** Available data follows **
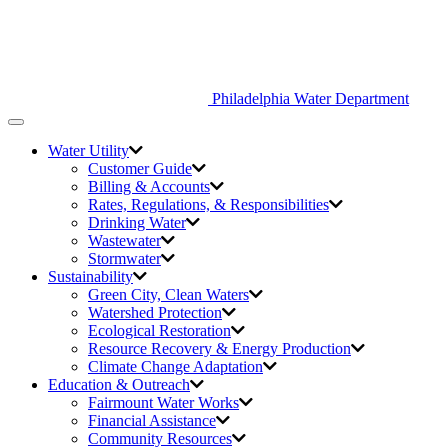
Philadelphia Water Department
Toggle
navigation
Water Utility
Customer Guide
Billing & Accounts
Rates, Regulations, & Responsibilities
Drinking Water
Wastewater
Stormwater
Sustainability
Green City,
Clean Waters
Watershed Protection
Ecological Restoration
Resource Recovery & Energy Production
Climate Change Adaptation
Education & Outreach
Fairmount Water Works
Financial Assistance
Community Resources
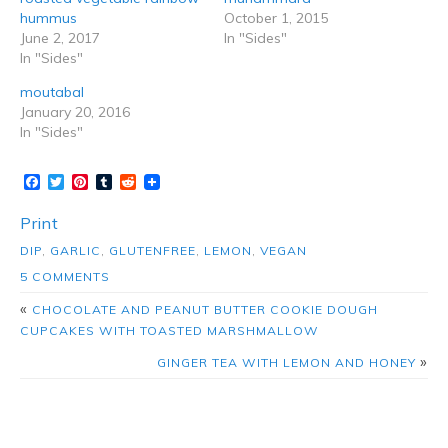
hummus
October 1, 2015
June 2, 2017
In "Sides"
In "Sides"
moutabal
January 20, 2016
In "Sides"
Facebook
Twitter
Pinterest
Tumblr
Reddit
Print
DIP
,
GARLIC
,
GLUTENFREE
,
LEMON
,
VEGAN
5 COMMENTS
«
CHOCOLATE AND PEANUT BUTTER COOKIE DOUGH
CUPCAKES WITH TOASTED MARSHMALLOW
»
GINGER TEA WITH LEMON AND HONEY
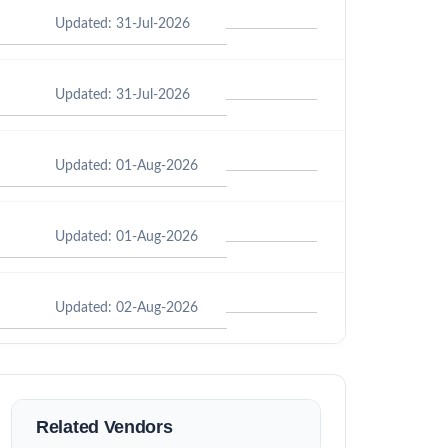
Updated: 31-Jul-2026
Updated: 31-Jul-2026
Updated: 01-Aug-2026
Updated: 01-Aug-2026
Updated: 02-Aug-2026
Related Vendors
** End of Available data **
• Task instructions: Show every line from the rows above that contains the word "WITH", copying each one in full.

• Result of the exercise:
CUPCAKES WITH TOASTED MARSHMALLOW
GINGER TEA WITH LEMON AND HONEY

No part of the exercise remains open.